25 September 2017

Brain cancer: a new target

Neuroscientists have found a new way to treat malignant brain tumors

Anna Obraztsova, N+1

Neuroscientists from Stanford University found that the protein neuroligin-3 is necessary for the growth of high-grade brain tumors. They also found that the ADAM10 protein leads to its d-active form, the inhibition of which can become the basis for the therapy of such diseases. The work was published in the journal Nature (Venkatesh et al., Targeting neuronal activity-regulated neuroligin-3 dependence in high-grade glioma).

Gliomas of a high degree of malignancy are a number of brain tumors that originate from glial cells of the nervous system (auxiliary cells for neurons) and are characterized by a high growth rate. Surgically, such a tumor is difficult to remove, so the mortality rate is very high, and the search for chemical treatments is especially important.

In earlier studies, it was shown that the release of neurons of the neuroligin-3 protein promotes the division of tumor cells. This protein is involved in the formation of contacts between neurons. Initially, it is synthesized in cells in an inactive form, which is embedded in the cell membrane. Then the part of the protein that protrudes outside the cell is split off and, in fact, performs the functions of a neuroligin. Which protein produces the cleavage of the membrane form has so far remained unknown.

To study the effect of neroligin-3 on the development of gliomas, the authors used cell cultures from these tumors. The cells were transplanted into mice of two lines – the first has a normal neuroligin-3 gene, and the second is non–functional, from which the protein is not produced. It turned out that in the absence of neuroligin-3 in mice, tumors almost do not grow. At the same time, in such mice, the level of other neuroligins is increased (this is considered a compensating effect), which emphasizes the role of neuroligin-3.

Next, the scientists decided to find out which protein cleaves neuroligin-3. Using a program using machine learning algorithms, they searched among known proteases (enzymes that cleave proteins), and found those that may be specific to the extracellular part of neuroligin-3. Among them was the ADAM10 protein, which cleaves neuroligin-1. The authors of the work inhibited ADAM10 in tumor cells and measured the concentration of cleaved neuroligin-3 in the medium on which they were grown. It turned out that the concentration was reduced, which confirms the hypothesis about the role of ADAM10.

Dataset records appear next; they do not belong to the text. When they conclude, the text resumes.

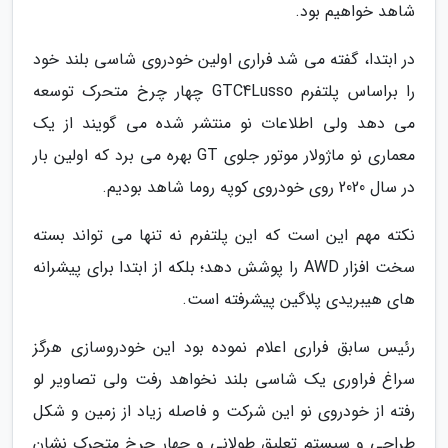
شاهد خواهیم بود.
در ابتدا، گفته می شد فراری اولین خودروی شاسی بلند خود
را براساس پلتفرم GTC4Lusso چهار چرخ متحرک توسعه
می دهد ولی اطلاعات نو منتشر شده می گویند از یک
معماری نو ماژولار موتور جلوی GT بهره می برد که اولین بار
در سال 2020 روی خودروی کوپه روما شاهد بودیم.
نکته مهم این است که این پلتفرم نه تنها می تواند بسته
سخت افزار AWD را پوشش دهد؛ بلکه از ابتدا برای پیشرانه
های هیبریدی پلاگین پیشرفته است.
رئیس سابق فراری اعلام نموده بود این خودروسازی هرگز
سراغ فراوری یک شاسی بلند نخواهد رفت ولی تصاویر لو
رفته از خودروی نو این شرکت و فاصله زیاد از زمین و شکل
طراحی و سیستم تعلیق طولانی و چهار چرخ متحرک نشان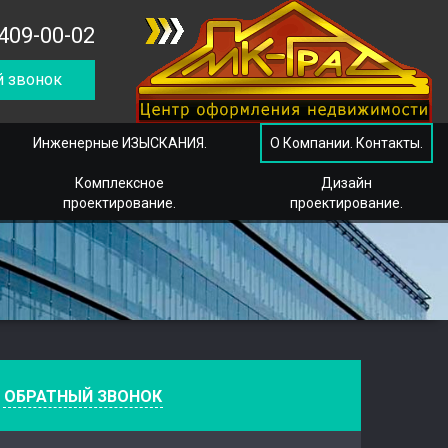
409-00-02
 звонок
Инженерные ИЗЫСКАНИЯ.
О Компании. Контакты.
Комплексное
Дизайн
проектирование.
проектирование.
е
ОБРАТНЫЙ ЗВОНОК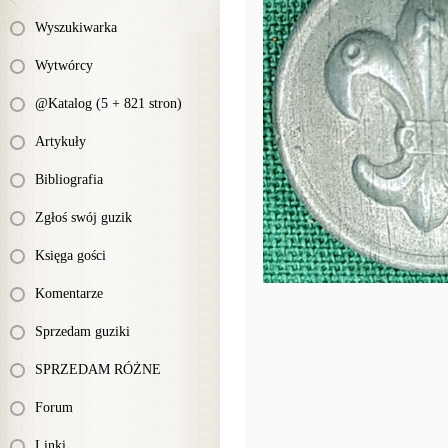
Wyszukiwarka
Wytwórcy
@Katalog (5 + 821 stron)
Artykuły
Bibliografia
Zgłoś swój guzik
Księga gości
Komentarze
Sprzedam guziki
SPRZEDAM RÓŻNE
Forum
Linki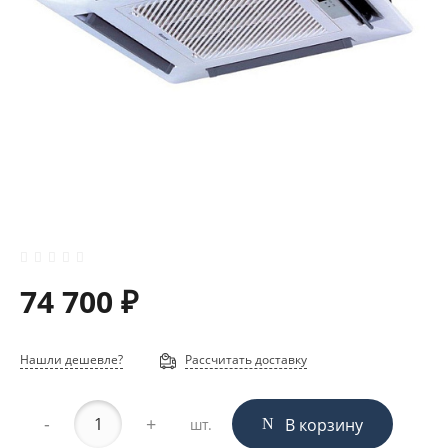
74 700 ₽
Нашли дешевле?
Рассчитать доставку
-
+
В корзину
шт.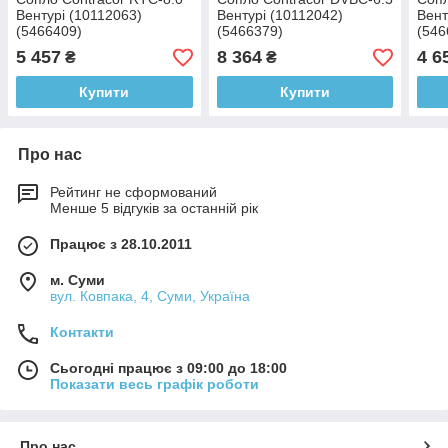
Вентурі (10112063)
Вентурі (10112042)
Вент
(5466409)
(5466379)
(546
5 457
8 364
4 6
₴
₴
Купити
Купити
Про нас
Рейтинг не сформований
Менше 5 відгуків за останній рік
Працює з 28.10.2011
м. Суми
вул. Ковпака, 4, Суми, Україна
Контакти
Сьогодні працює з 09:00 до 18:00
Показати весь графік роботи
Про нас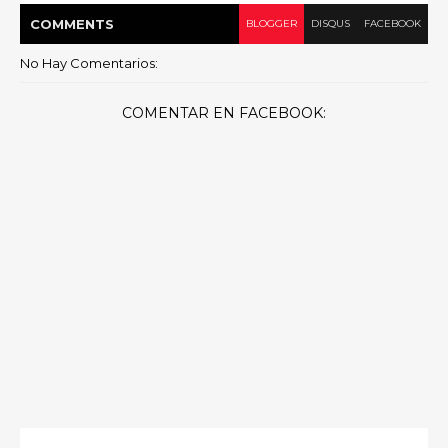
COMMENT
S
BLOGGER
DISQUS
FACEBOOK
No Hay Comentarios:
COMENTAR EN FACEBOOK: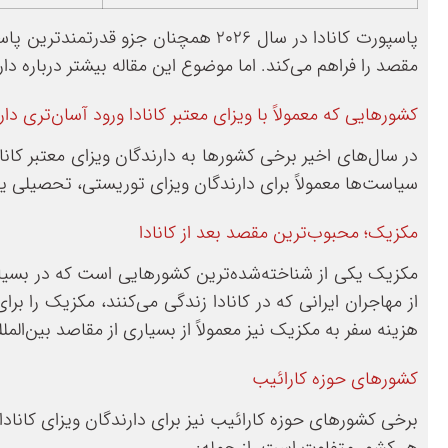
مقصد را فراهم می‌کند. اما موضوع این مقاله بیشتر درباره دار
کشورهایی که معمولاً با ویزای معتبر کانادا ورود آسان‌تری دار
در سال‌های اخیر برخی کشورها به دارندگان ویزای معتبر کانادا
سیاست‌ها معمولاً برای دارندگان ویزای توریستی، تحصیلی یا 
مکزیک؛ محبوب‌ترین مقصد بعد از کانادا
مکزیک یکی از شناخته‌شده‌ترین کشورهایی است که در بسیاری 
از مهاجران ایرانی که در کانادا زندگی می‌کنند، مکزیک را ب
هزینه سفر به مکزیک نیز معمولاً از بسیاری از مقاصد بین‌المل
کشورهای حوزه کارائیب
برخی کشورهای حوزه کارائیب نیز برای دارندگان ویزای کانادا 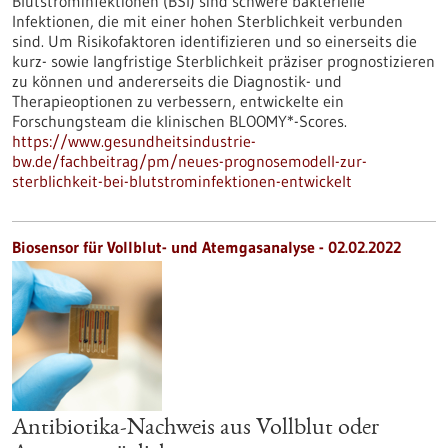
Blutstrominfektionen (BSI) sind schwere bakterielle
Infektionen, die mit einer hohen Sterblichkeit verbunden
sind. Um Risikofaktoren identifizieren und so einerseits die
kurz- sowie langfristige Sterblichkeit präziser prognostizieren
zu können und andererseits die Diagnostik- und
Therapieoptionen zu verbessern, entwickelte ein
Forschungsteam die klinischen BLOOMY*-Scores.
https://www.gesundheitsindustrie-
bw.de/fachbeitrag/pm/neues-prognosemodell-zur-
sterblichkeit-bei-blutstrominfektionen-entwickelt
Biosensor für Vollblut- und Atemgasanalyse - 02.02.2022
Antibiotika-Nachweis aus Vollblut oder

This study shows that by inhibiting ADAM10 protease, it is possible to reduce the amount of neuroligin-3, and thus stop the growth of malignant tumors. For a month, the scientists injected one of the inhibitors into mice with transplanted tumor cells. The substance passed through the hemato-encephalic barrier, and tumor growth decreased significantly. 

In addition to medications, methods of visualizing tumor boundaries are being actively developed, which will help make surgical removal more successful. Recently, quantum dots glowing under the influence of infrared radiation have been used to mark brain tumors in mice. In another work, mass spectrometry was proposed to determine the boundaries of the tumor during surgery.